|Brent Cooper. Provided.|
Before you make up your mind about the proposed syringe access exchange program (aka needle exchange), you need to first understand where we are.
We are one of the worst places in the country for hepatitis C.
According to the Northern Kentucky Health Department, in 2014, Northern Kentucky had a hepatitis C case rate of 10.9 per 100,000 population, compared to 2.68 per 100,000 in Kentucky and 0.55 per 100,000 nationwide. That’s over four times the statewide average and almost 20 times the national average!
The problem is getting worse. In 2015, our region saw hepatitis C increase by 27 percent from the previous year!
Health officials are convinced the unusually high rate of hepatitis C is due to needle sharing. A survey of local individuals who use IV drugs, conducted by the Health Department last summer, found that more than 85 percent have shared a needle on at least one occasion, and 40 percent share regularly.
Why should you care?
According to the Center for Disease Control and Prevention, clusters of acute hepatitis C could be early warning signs that the community is ripe for an HIV outbreak.
That thought terrifies our local health officials.
“I don’t want to see what happened in Indiana happen here!” said Dr. Mike Kalfas, who treats individuals recovering from heroin abuse, during an impassioned plea for syringe exchange Wednesday night at a marathon meeting of the Campbell County Fiscal Court.
He was referring to what happened in Scott County, Ind., last spring. Do an internet search on “HIV Indiana” and you’ll quickly find it.
Scott County also had an epidemic of hepatitis C. Unfortunately for them, it turned into an HIV epidemic. A county that had previously reported fewer than five cases of HIV per year, saw a spike of 30 that quickly grew to nearly 200. After the outbreak, Scott became the first county in Indiana to have a syringe access exchange program. They wish they had one three years ago.
You don’t have to go far to find other examples.
Drive up to Portsmouth, Ohio, and talk to their health officials. After they implemented a syringe exchange program, they saw a 40 percent drop in hepatitis C.

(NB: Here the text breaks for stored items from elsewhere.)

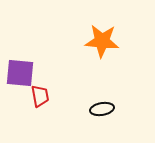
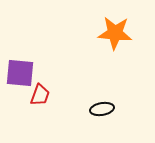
orange star: moved 13 px right, 8 px up
red trapezoid: moved 1 px up; rotated 30 degrees clockwise
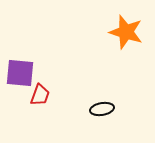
orange star: moved 11 px right, 1 px up; rotated 12 degrees clockwise
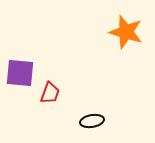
red trapezoid: moved 10 px right, 2 px up
black ellipse: moved 10 px left, 12 px down
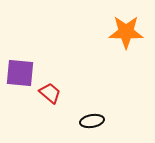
orange star: rotated 16 degrees counterclockwise
red trapezoid: rotated 70 degrees counterclockwise
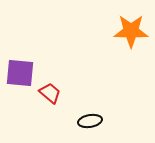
orange star: moved 5 px right, 1 px up
black ellipse: moved 2 px left
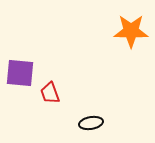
red trapezoid: rotated 150 degrees counterclockwise
black ellipse: moved 1 px right, 2 px down
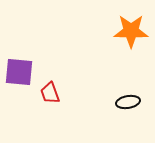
purple square: moved 1 px left, 1 px up
black ellipse: moved 37 px right, 21 px up
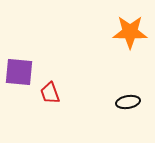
orange star: moved 1 px left, 1 px down
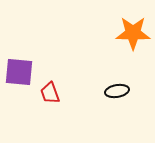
orange star: moved 3 px right, 1 px down
black ellipse: moved 11 px left, 11 px up
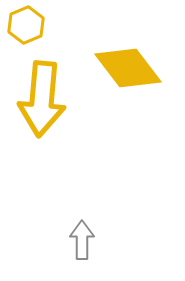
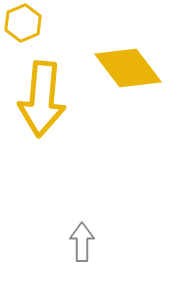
yellow hexagon: moved 3 px left, 2 px up
gray arrow: moved 2 px down
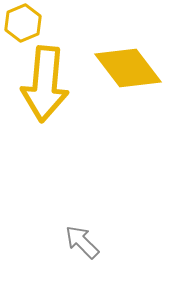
yellow arrow: moved 3 px right, 15 px up
gray arrow: rotated 45 degrees counterclockwise
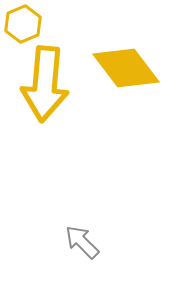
yellow hexagon: moved 1 px down
yellow diamond: moved 2 px left
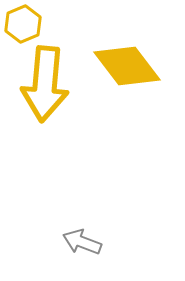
yellow diamond: moved 1 px right, 2 px up
gray arrow: rotated 24 degrees counterclockwise
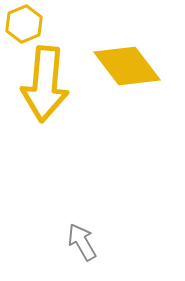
yellow hexagon: moved 1 px right
gray arrow: rotated 39 degrees clockwise
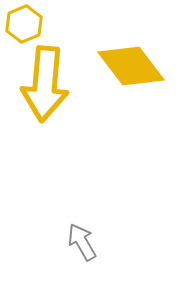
yellow diamond: moved 4 px right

What is the cost of doing nothing?
To treat one case hepatitis C costs around $80,000. A single case of HIV costs $600,000. That’s just health care costs. That doesn’t include the impact on businesses (employees who are infected may be unable to work), government agencies, jails and the overall economy. The fact that many can’t afford the treatment means the rest of us pay the bill through increased Medicaid costs.
And a major outbreak of HIV would not only hurt our collective health, it would also devastate our economy.
As Garren Colvin, the CEO of St. Elizabeth put it, “Want to move your family or business to a community with an HIV epidemic?”
Another benefit of syringe access exchange programs is that they remove contaminated needles for the community—protecting our police officers, fire/EMS and families from accidental needlesticks.
In Baltimore, after a syringe exchange program was implemented, the number of inappropriately discarded syringes decreased by almost 50%.
In Portland, the number of discarded syringes decreased by almost two-thirds after the syringe exchange program opened.
Because the data is so overwhelmingly in favor of a syringe access exchange program, the people and organizations in support are varied and well respected. They include the Health Department, St. Elizabeth Healthcare, the CDC, the American Medical Association, the U.S. Conference of Mayors, NKY Hates Heroin, and the Northern Kentucky Chamber of Commerce, just to name a few.
They all understand a syringe access exchange program isn’t going to solve our drug problem. But it will improve our health, and it will give health care workers the opportunity for regular interaction with individuals who inject drugs which could, in time, lead them to treatment.
Dr. Lynne Saddler, District Director of Health for the Health Department, told me, "The syringe access exchange program is by no means the solution to the heroin epidemic in our community; however, it is an important tool to reduce the impact of heroin use by stopping the spread of infectious disease. Implementing other aspects of the regional heroin response plan, such as reducing supply of drugs and improving access to treatment, is key."
I’m hoping you will join with other responsible voices in our community and stand in support of a syringe access exchange program. Contact elected leaders and tell them, “It’s not about helping those with addiction do something illegal. It is about saving lives, reducing risk of infectious disease transmission, saving our tax dollars, and improving our collective health.”
Brent Cooper is a resident of Fort Thomas and President of C-Forward, an I.T. company located at 5th and Madison in Covington.